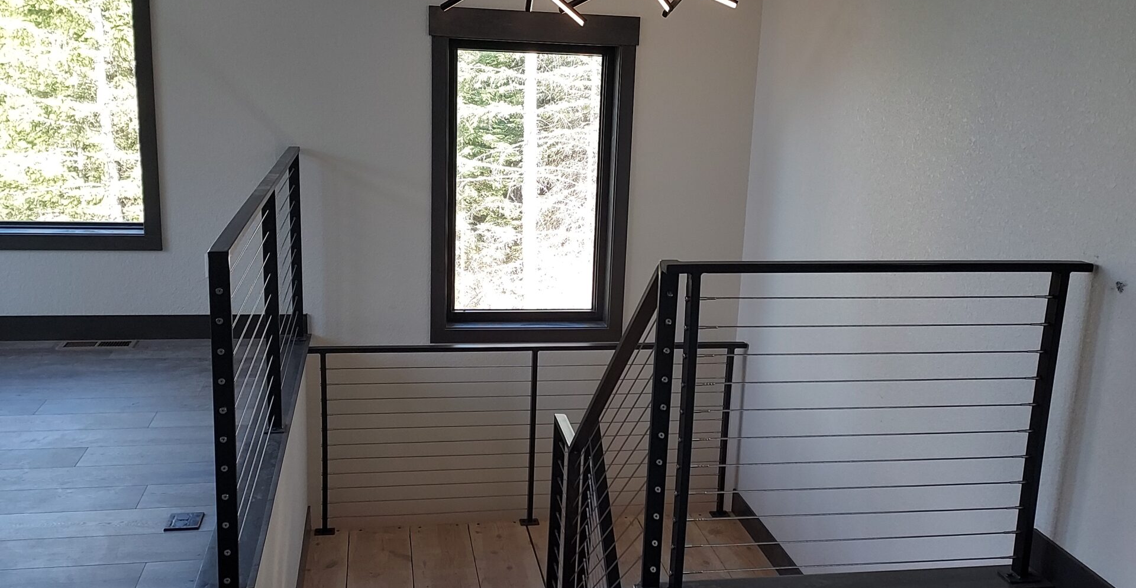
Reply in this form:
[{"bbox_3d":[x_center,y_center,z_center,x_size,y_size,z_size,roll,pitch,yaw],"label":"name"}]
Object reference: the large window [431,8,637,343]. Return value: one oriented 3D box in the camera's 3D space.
[{"bbox_3d":[-0.199,-0.584,5.454,1.058,1.697,0.130,0,13,-11],"label":"large window"}]

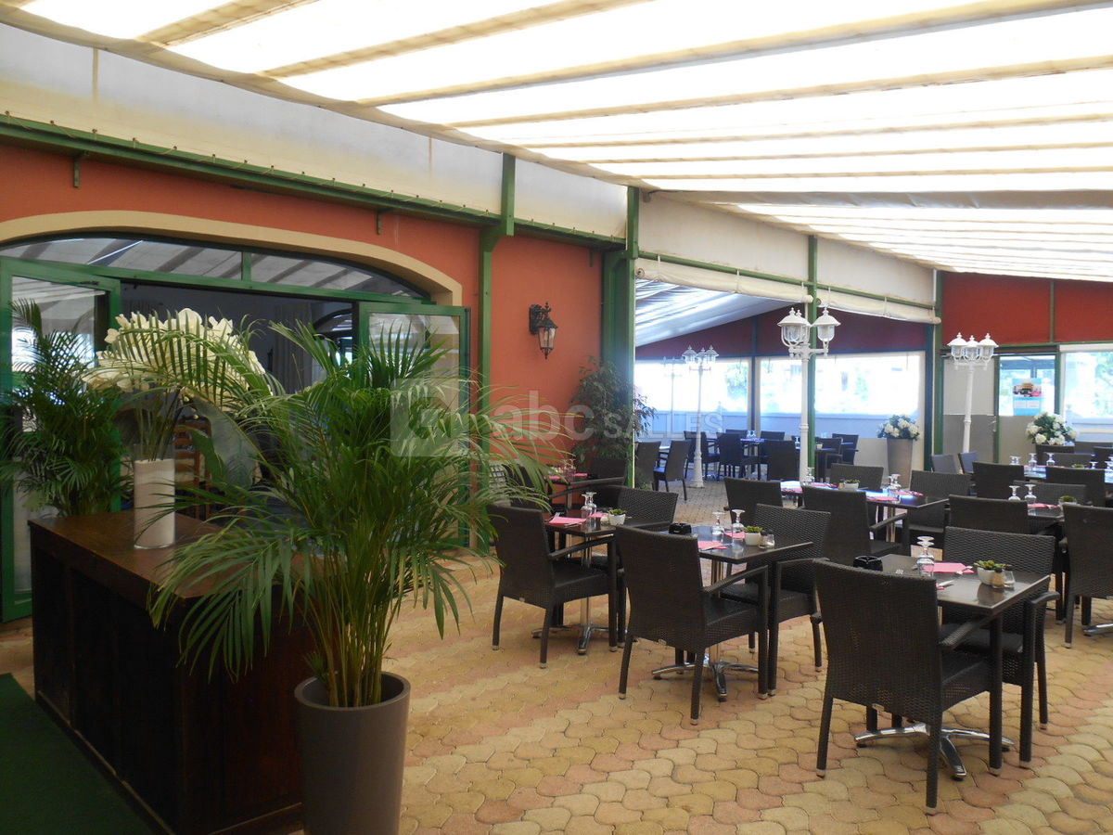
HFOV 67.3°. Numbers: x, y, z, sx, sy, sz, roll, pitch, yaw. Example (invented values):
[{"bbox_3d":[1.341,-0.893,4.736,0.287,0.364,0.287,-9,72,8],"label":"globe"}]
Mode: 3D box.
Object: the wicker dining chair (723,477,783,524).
[{"bbox_3d":[1.694,0.913,6.598,0.570,0.870,0.600,2,2,44],"label":"wicker dining chair"}]

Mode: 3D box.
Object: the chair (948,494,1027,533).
[{"bbox_3d":[2.973,0.952,5.562,0.615,0.873,0.575,-1,2,-42],"label":"chair"}]

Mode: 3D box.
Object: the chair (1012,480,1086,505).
[{"bbox_3d":[3.528,0.940,6.139,0.575,0.873,0.615,2,2,44],"label":"chair"}]

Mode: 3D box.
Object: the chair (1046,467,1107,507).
[{"bbox_3d":[5.036,0.905,8.008,0.570,0.865,0.585,2,2,45],"label":"chair"}]

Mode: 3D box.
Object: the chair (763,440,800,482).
[{"bbox_3d":[3.409,0.768,12.195,0.600,0.870,0.570,-1,2,-43],"label":"chair"}]

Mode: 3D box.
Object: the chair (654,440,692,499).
[{"bbox_3d":[1.555,0.797,12.117,0.585,0.865,0.570,1,2,40],"label":"chair"}]

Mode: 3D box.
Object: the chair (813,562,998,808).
[{"bbox_3d":[1.383,0.991,3.328,0.585,0.865,0.570,-1,2,-44],"label":"chair"}]

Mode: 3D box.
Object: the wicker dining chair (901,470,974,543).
[{"bbox_3d":[3.062,0.915,6.915,0.600,0.870,0.570,-1,2,-44],"label":"wicker dining chair"}]

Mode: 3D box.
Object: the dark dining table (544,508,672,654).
[{"bbox_3d":[0.188,1.009,5.202,0.704,0.744,0.704,-1,2,-42],"label":"dark dining table"}]

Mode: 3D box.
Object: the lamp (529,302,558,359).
[{"bbox_3d":[-0.124,-0.875,8.447,0.228,0.568,0.317,-1,2,-44],"label":"lamp"}]

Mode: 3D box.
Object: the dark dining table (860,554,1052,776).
[{"bbox_3d":[1.588,1.046,3.525,0.695,0.747,0.735,2,2,44],"label":"dark dining table"}]

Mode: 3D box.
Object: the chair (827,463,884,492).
[{"bbox_3d":[2.624,0.897,7.646,0.575,0.873,0.615,2,2,44],"label":"chair"}]

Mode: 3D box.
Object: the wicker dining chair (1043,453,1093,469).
[{"bbox_3d":[5.714,0.862,9.491,0.600,0.870,0.570,-1,2,-44],"label":"wicker dining chair"}]

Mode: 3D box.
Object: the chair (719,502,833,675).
[{"bbox_3d":[1.138,0.965,4.626,0.600,0.870,0.570,-1,2,-42],"label":"chair"}]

Work to be completed
Find each line above that has the word "dark" in it, and copy those lines out in full.

Response
Object: the dark dining table (544,508,672,654).
[{"bbox_3d":[0.188,1.009,5.202,0.704,0.744,0.704,-1,2,-42],"label":"dark dining table"}]
Object: the dark dining table (860,554,1052,776).
[{"bbox_3d":[1.588,1.046,3.525,0.695,0.747,0.735,2,2,44],"label":"dark dining table"}]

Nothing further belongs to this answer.